Excerpt to read ->
- - -
Every house had its own matron and ‘Sick Room’. Foundation also had a lady who sewed – all those woollen socks. She was a big woman and was known as ‘Zep’, for Zeppelin.
The private fags might run a morning bath for their prefects in the prefects’ bathroom. They laid out his clothes for that day, together with the blazer they had brushed and the shoes they had polished.

House run
Next, came the pre-breakfast house run. The prefects were exempt and ‘Senior Studies’ were too.
All the Dayrooms, apart from ‘Swees’ (explanation later) lined up along the walls of the wide stone-floored corridor in Foundation which ran alongside Big School and the four studies. Starting with the junior dayroom, we filed outside through the main door beneath the clock and into the quadrangle. We jogged left down the main road, turned left again via an iron swing gate and along the pathway at the side of ‘The Crease’ (the 1st XV rugby and 1st XI cricket field) to the bottom of the wide flight of steps leading up to The Terrace. At the top, on each side of the steps, the ubiquitous duty prefects had stationed themselves, ready to identify dishevelled hair or clothes, dirty shoes etc. Punishments were given for a repeatedly unkempt turn-out.

More routines
The morning runners proceeded to the Foundation dining-room for breakfast. The non-duty prefects came down in their own time. No masters were present. After breakfast, it was bed-making to the prescribed standard. The weekday routine would then involve organising your books to take to classes, Chapel (‘The Shed’) at 8.30 am for morning prayers, three morning classes, a break back on house for drinks, a jam sandwich and change of books; two more classes, lunch, sports, two afternoon classes except on Wednesdays, tea, Prep’. Finally, the evening house assembly, with roll-call; and bed.

Meal Times
All meals on Foundation were taken in the dining-room. This was a long room with tables and benches down both sides and generations of boys’ names carved into the surrounding wood panelling, above which hung team photos. It was quintessential public school and happened to be the oldest part of the school.
There were two doors to the dining-room. Both were at the near end but on different sides of the room. One was the privileged door for the masters and prefects; the other was for everyone else. Down at the far end of the room was the top table, with chairs, for the masters and prefects. They entered the dining-room by their own door and walked down the middle of the room between the silent ranks of boys standing at their bench seats. No-one sat down or spoke until the Grace had been said.
- - -
The problem -> Continue the boarding-school account above from its last sentence, keeping its first-person voice and manner.

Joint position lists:
- - -
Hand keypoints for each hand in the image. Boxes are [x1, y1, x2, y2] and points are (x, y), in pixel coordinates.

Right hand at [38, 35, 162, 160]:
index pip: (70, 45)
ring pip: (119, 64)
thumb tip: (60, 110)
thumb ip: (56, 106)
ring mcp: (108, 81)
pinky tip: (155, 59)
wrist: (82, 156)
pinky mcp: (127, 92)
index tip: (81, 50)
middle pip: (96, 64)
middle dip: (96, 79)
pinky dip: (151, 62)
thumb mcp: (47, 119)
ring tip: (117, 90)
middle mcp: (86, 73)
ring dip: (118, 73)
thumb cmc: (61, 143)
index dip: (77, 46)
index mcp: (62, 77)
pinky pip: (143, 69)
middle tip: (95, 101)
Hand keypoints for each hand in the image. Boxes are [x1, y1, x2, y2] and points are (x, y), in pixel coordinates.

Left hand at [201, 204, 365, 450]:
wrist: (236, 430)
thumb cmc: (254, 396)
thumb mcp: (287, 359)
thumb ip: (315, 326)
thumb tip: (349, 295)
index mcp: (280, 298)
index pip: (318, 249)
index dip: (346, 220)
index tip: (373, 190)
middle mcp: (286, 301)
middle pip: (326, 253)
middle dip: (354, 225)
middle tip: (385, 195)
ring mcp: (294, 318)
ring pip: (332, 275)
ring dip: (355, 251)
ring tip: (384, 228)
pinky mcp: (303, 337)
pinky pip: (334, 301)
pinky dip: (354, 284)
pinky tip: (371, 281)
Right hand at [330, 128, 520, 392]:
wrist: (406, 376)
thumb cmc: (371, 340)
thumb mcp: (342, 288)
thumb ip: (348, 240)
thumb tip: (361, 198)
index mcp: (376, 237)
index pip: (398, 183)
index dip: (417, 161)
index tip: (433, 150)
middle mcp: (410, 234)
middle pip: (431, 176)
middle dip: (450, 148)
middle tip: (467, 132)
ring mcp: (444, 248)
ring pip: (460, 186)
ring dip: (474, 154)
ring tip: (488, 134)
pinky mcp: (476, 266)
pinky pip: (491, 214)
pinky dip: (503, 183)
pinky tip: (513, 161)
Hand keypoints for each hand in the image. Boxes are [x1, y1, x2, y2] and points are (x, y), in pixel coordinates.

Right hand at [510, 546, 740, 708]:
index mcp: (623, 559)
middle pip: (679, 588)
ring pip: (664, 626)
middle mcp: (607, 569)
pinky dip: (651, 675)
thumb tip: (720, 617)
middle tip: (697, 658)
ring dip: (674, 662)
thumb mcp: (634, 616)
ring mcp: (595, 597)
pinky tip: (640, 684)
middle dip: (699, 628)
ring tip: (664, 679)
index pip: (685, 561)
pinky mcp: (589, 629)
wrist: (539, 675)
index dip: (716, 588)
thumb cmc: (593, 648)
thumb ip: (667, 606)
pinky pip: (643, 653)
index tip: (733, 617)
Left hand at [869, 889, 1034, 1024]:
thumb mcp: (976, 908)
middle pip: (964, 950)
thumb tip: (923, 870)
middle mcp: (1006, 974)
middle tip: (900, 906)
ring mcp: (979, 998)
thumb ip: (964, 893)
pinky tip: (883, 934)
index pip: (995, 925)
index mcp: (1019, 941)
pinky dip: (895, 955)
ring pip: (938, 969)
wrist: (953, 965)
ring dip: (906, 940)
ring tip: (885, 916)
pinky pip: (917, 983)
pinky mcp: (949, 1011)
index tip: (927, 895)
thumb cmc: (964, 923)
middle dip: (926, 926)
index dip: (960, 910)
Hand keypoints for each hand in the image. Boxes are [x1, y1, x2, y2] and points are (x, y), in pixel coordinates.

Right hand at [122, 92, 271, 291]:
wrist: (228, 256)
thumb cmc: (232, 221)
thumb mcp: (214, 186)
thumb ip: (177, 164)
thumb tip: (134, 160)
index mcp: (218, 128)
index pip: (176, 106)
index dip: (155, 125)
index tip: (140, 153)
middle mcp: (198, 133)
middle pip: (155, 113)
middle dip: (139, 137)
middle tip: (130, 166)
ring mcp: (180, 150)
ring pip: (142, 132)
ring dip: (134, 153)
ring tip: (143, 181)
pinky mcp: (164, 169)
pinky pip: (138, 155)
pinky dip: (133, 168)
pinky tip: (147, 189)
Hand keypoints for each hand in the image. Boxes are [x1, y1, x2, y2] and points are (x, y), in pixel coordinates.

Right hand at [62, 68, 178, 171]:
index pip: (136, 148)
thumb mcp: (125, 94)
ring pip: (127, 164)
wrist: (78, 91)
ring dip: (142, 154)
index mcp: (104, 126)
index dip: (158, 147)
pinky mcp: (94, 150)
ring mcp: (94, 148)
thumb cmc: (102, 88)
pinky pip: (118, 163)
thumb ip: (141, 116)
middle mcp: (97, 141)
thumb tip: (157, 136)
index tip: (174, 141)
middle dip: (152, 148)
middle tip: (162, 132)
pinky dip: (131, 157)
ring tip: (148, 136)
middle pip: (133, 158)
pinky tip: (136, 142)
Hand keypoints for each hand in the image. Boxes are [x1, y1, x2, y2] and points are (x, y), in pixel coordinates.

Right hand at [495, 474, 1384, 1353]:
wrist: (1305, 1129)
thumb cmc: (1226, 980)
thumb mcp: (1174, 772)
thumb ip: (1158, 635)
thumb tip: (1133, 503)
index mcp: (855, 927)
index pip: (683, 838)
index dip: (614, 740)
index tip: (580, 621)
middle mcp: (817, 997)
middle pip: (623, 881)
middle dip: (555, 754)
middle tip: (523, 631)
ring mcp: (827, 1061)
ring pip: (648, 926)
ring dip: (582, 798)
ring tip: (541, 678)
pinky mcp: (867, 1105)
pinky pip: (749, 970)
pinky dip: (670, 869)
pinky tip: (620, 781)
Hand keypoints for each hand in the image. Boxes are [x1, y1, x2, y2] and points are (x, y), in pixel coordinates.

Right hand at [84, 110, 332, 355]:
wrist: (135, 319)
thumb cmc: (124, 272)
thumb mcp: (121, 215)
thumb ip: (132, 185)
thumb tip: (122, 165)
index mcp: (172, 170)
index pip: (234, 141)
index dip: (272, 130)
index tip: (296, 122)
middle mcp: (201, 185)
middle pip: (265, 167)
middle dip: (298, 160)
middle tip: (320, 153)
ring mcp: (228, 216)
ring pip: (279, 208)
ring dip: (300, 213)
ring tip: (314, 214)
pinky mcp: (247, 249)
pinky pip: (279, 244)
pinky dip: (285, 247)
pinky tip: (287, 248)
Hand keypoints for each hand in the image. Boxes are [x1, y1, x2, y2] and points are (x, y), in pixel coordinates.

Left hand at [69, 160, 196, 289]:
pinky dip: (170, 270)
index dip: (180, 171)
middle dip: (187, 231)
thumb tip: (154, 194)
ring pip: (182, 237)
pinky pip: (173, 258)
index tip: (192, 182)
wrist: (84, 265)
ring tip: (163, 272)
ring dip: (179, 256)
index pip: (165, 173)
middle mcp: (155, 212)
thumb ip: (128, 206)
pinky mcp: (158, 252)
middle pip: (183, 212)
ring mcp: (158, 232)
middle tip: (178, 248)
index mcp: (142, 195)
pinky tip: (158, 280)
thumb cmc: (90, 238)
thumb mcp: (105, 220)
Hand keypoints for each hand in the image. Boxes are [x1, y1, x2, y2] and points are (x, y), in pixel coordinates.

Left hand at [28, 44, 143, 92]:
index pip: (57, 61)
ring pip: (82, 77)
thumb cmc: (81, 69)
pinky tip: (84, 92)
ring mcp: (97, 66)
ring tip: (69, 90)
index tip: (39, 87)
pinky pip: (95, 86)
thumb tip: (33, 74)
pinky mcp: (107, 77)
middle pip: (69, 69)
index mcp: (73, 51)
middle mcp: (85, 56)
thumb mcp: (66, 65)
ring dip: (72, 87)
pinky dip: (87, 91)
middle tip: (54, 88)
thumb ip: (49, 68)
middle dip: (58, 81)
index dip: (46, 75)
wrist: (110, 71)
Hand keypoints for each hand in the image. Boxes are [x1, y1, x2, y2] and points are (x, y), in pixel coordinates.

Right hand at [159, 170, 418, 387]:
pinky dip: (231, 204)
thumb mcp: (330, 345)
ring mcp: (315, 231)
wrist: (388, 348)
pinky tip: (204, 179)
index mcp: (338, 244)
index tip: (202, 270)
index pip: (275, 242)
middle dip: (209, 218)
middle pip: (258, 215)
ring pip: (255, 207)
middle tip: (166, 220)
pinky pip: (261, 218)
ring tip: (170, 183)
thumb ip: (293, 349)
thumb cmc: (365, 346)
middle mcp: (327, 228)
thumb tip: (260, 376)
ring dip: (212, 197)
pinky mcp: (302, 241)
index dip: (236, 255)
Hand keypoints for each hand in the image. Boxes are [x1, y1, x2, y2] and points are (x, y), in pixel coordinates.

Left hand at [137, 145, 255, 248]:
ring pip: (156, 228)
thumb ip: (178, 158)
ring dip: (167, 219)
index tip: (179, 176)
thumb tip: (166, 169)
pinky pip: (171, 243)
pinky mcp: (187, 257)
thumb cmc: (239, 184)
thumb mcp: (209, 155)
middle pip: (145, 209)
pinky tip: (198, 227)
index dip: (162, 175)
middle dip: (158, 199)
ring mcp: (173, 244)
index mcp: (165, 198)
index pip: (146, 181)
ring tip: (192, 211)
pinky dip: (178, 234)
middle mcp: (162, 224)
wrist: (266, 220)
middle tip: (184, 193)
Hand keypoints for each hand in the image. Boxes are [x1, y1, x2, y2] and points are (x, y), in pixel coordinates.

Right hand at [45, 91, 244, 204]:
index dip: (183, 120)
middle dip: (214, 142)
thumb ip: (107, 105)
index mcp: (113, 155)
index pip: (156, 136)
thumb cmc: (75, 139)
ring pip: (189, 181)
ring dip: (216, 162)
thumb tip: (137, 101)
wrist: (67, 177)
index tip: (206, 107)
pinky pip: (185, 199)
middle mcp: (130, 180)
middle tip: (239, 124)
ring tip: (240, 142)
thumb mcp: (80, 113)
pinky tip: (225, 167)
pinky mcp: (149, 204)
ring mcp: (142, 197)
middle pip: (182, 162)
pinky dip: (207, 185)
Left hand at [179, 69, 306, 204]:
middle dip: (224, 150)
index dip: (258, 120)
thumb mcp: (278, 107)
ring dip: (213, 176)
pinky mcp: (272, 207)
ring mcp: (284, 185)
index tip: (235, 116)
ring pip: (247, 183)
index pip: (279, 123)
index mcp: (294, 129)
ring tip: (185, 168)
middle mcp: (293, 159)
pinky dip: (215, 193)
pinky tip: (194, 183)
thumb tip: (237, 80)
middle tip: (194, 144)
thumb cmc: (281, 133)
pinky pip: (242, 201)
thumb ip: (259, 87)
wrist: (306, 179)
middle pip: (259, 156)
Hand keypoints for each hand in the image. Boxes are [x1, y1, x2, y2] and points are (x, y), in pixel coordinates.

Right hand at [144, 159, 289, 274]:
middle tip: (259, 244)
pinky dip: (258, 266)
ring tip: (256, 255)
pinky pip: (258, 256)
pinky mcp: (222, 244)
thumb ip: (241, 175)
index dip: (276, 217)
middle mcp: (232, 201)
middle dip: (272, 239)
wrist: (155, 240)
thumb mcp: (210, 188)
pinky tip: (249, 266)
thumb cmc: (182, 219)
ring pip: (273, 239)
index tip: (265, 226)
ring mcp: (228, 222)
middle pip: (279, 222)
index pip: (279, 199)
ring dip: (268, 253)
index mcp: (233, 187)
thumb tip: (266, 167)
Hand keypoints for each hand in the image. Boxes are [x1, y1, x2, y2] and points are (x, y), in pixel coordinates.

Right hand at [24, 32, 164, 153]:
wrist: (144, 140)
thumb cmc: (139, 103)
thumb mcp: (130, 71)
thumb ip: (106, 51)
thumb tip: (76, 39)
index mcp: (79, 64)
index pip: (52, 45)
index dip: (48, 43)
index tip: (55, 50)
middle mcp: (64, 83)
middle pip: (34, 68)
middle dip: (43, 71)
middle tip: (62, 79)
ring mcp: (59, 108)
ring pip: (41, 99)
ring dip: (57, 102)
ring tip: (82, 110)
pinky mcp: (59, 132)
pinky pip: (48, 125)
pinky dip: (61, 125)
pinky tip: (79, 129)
- - -
Output for this task ->
We occupied more or less the same place at table for every meal but there was a degree of displacement at lunch-time when the ‘waiting house’ boys ate on their ‘main house’. Seating at the tables below the head table was in seniority order ending with the juniors nearest the second-class door. Everyone had a jar of jam and sugar, with name labels on them. These came out for breakfast and tea on wooden trays which were stored on racks in the wall.
Grace was said again at the end of lunch. There were versions in both English and Latin. Boys’ heads remained respectfully bowed as the masters and prefects processed out again between the silent ranks, as they had entered, and towards their designated door. Everyone else filed out after them, in seniority order, and through the non-privileged door. It was a mark of enforced deference to seniority that everyone more junior kept their head bowed and eyes to the ground until it came to their turn to move off and out. ‘Feet’ – i.e. keep looking at them – was the command given to any head raised prematurely in the dining hall before the more senior boys had yet to pass by.
Around the school, junior boys generally whose gaze rested too long on someone more senior were liable to be told to ‘turn it off’. It meant ‘know your place’. Nor did any junior speak to a much older boy without being addressed first. It was ‘being gassy’ to speak uninvited.

Assorted privileges
As well as the Foundation dining-room, access to and from various other places about the school was regulated by privilege. Being allowed to walk across The Crease wearing ordinary shoes, rather than rugby or cricket boots, was a very elevated privilege. Other examples were walking through the main gates, opposite Barony, onto the Terrace in front of Foundation; maybe also sitting on some or all of the wooden benches along the Terrace. One of the two main entrance doors to the Chapel was a privileged door.
In Chapel, there was a service by the school’s own chaplain every morning, except Wednesday when it was School Assembly in the Memorial Hall. Attendance at morning Chapel and Assembly was mandatory, as were the Sunday morning, and also evening, services in Chapel. Holy Communion, held before breakfast, was an optional third Sunday service for boys who had received Confirmation. The school choir occasionally sang at Late Evensong in the village Priory Church, always an uplifting setting.
Watching the school 1st XV playing against visiting schools on the Crease was also obligatory, rain or shine. Cheering ‘On School’ was expected and not joining in showed a lack of school spirit. Everyone stood along the Crease touchline. Wooden duck-boards were put down if the ground was soft. It was a privilege for certain boys to watch from the Terrace, with the staff. There were no football teams at St Bees. The school took a rather sniffy view of the game. ‘Gentlemen’ only played sports as unpaid amateurs in these days, not as professionals.
It was a privilege to wear the school scarf without a coat. And only the Upper Sixth form could wear distinguishing white stripes on each lapel of their blazer – upper sixth stripes. There might have been privileges regarding who could use certain seats in the library, depending on their proximity to the fireplace.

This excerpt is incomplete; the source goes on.